The code I found came with an assortment of whois server URLs for different top level domains, e.g. .com, .net, .org, etc.

However, I did notice that the author who wrote the code made the (incorrect) assumption that all whois servers return a uniformly formatted set of data. If true, this would make it easy to determine whether or not a domain is registered. But in practice whois servers tend to follow the logic and competence of the programmers employed to implement them. Non-uniformity of the returned whois responses and incorrect spellings make it difficult to do a string search for the line containing the registrar information.

Additionally, because there seems to be no standard way for a registrar to say “no matching result” for a domain name search it is necessary to be aware of the particular way each of them does it.

So to prime my domain-querying robot I had to do a manual search on each of the whois services, one for a domain known to be registered (such as abc.com), and one for a domain known not to be registered (e.g. someimaginarything.com). I made the assumption that the format of the information which came back (the found or not found response) would be the same regardless of the particular domain queried. Usually this meant that if the string “Registrar:” was present then the domain was registered. For the non registered domains the string would look more like “NOT FOUND”, “nothing found”, “no match”, “Object does not exist” or some such variant.

Some whois servers actively block requests, but surprisingly few, even when querying from a home connection. This means a whois server-querying robot run on someone’s home machine (like mine) can fetch whois records on a more or less continuous basis. To lower my risk of being flagged as an aggressive whois data harvester, and having my I.P. address blocked by one or more of these servers, I throttled my domain requests by introducing a one-tenth of a second delay between each request.

Many, Many Hours Later…

In the following image you can see what the output of the robot looks like running on my PC. This is at the early stage when the program is running through the domains in alphabetical order. The numbers at the end of each of the lines tell me the current size of the tables I am updating.

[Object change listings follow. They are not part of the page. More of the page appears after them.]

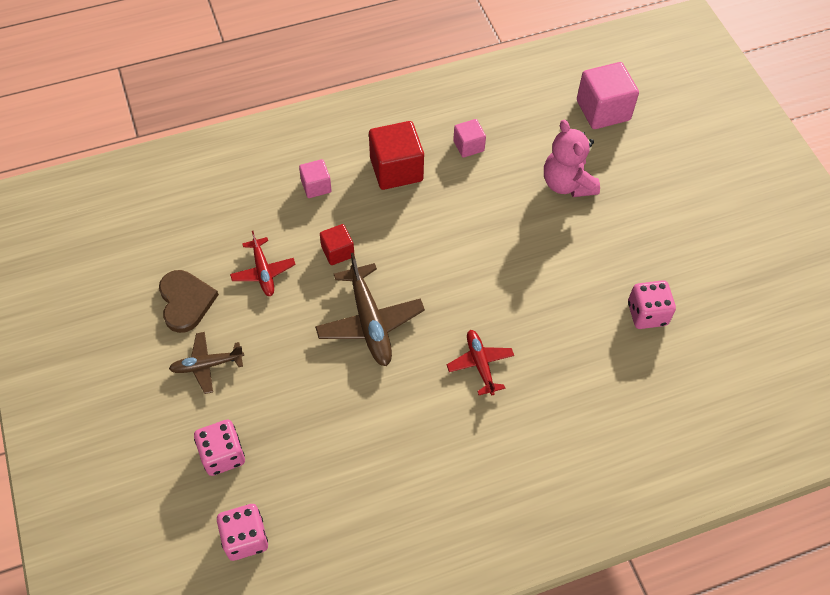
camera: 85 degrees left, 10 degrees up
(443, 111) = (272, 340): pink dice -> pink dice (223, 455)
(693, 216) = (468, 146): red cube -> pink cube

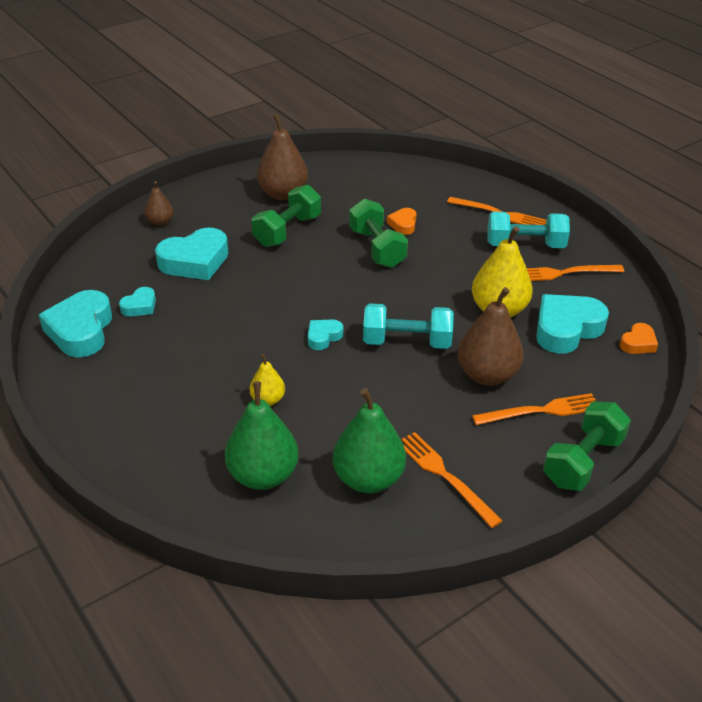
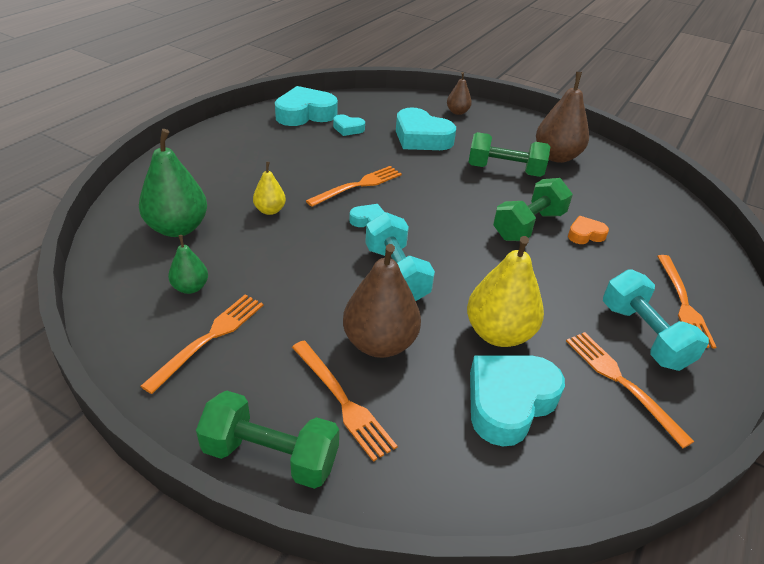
camera: 65 degrees right, 0 degrees up
(258, 328) = (358, 186): none -> orange fork
(368, 479) = (190, 287): green pear -> green pear, size x0.53
(566, 329) = (509, 402): turquoise heart -> turquoise heart turned 75 degrees counterclockwise
(638, 343) = (535, 488): orange heart -> none

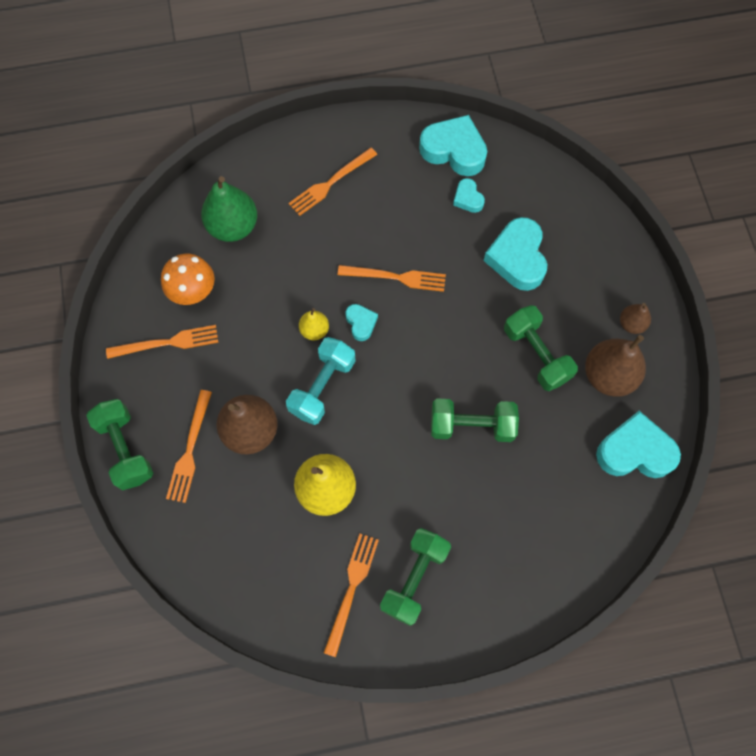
camera: 50 degrees right, 30 degrees up
(190, 287) = (193, 291): green pear -> orange mushroom
(270, 210) = (306, 255): yellow pear -> yellow pear (314, 330)
(457, 112) = (597, 247): brown pear -> brown pear (631, 324)
(509, 402) = (271, 536): turquoise heart -> turquoise heart (635, 451)
(585, 234) = (503, 471): orange heart -> none
(643, 336) = (414, 578): turquoise dumbbell -> green dumbbell
(683, 303) = (481, 586): orange fork -> orange fork (330, 183)

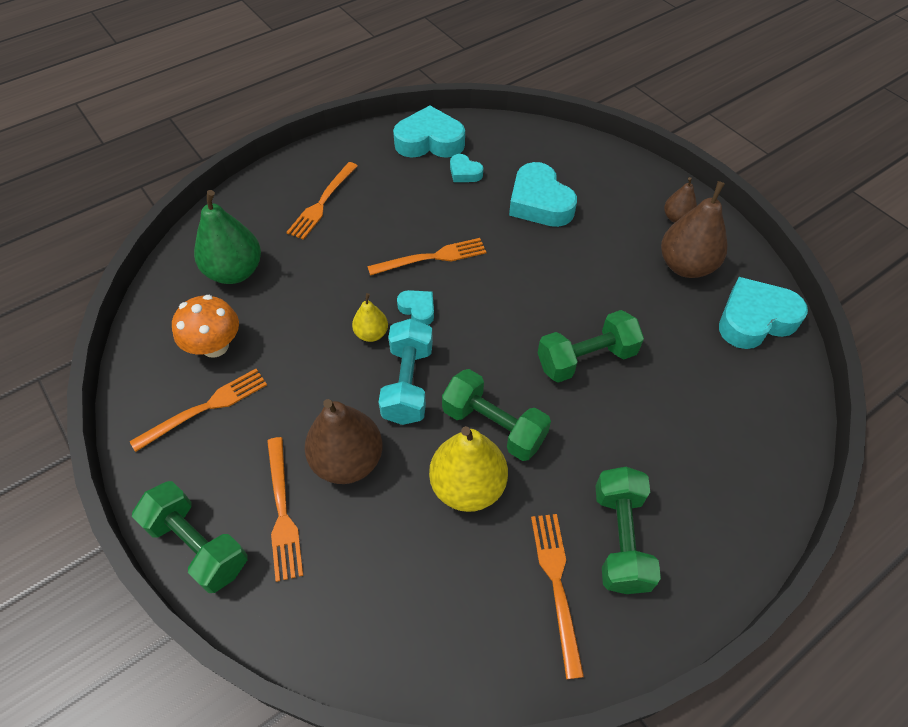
camera: 25 degrees left, 15 degrees down
(536, 354) = (608, 273): green dumbbell -> green dumbbell (493, 426)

So when this snapshot was captured there were 2723 domains located which appear to be unregistered, and 1320 which were registered.

If that information is reliable it means that roughly two out of every three of the domains in my exclusion list no longer needs to be there.

In the end, of the original 65,534 domains in the Adskills exclusion list, fully 42,451 of them returned a “not registered” result and therefore can probably be removed without it making any difference whatsoever to the performance and value of the exclusion list.

That left 22,312 noteworthy domains on the AdSkills exclusion list.


The end result of this is that I was left with upwards of 40K slots which could be filled with other placements to exclude from my ad campaigns. As it happens, while researching the use of placement exclusion in Google display campaigns I came across other freely-available exclusion lists:

  • WEBMECHANIX.COM
    (Article/list from 2019) Directly provides its top 2200+ exclusion URLs, and in total in excess of 55K of them if you are prepared to “pay with a tweet”
    (I was not, but I did snatch the 2200+ domain names listed in the article).
  • PPCPROTECT.COM
    (Article/list from 2021) Provides 31K web placements, 30K mobile app placements, and 8K Youtube channels which cover in excess of 3 million video placements.
    This requires you opt into their newsletter, but I was happy to do so and make use of the web placements.
  • DIRECTOM.COM
    (Article/list from 2021) Another list of web placements. In excess of 70K of them.

Perhaps if I had come across that last reference of 70K exclusions I might never have written my own whois server-querying program to evaluate the worthiness of a given list. But by the time I did discovered it I had already parsed the Adskills, Webmechanix, and PPCProtect exclusion lists, so I stopped there.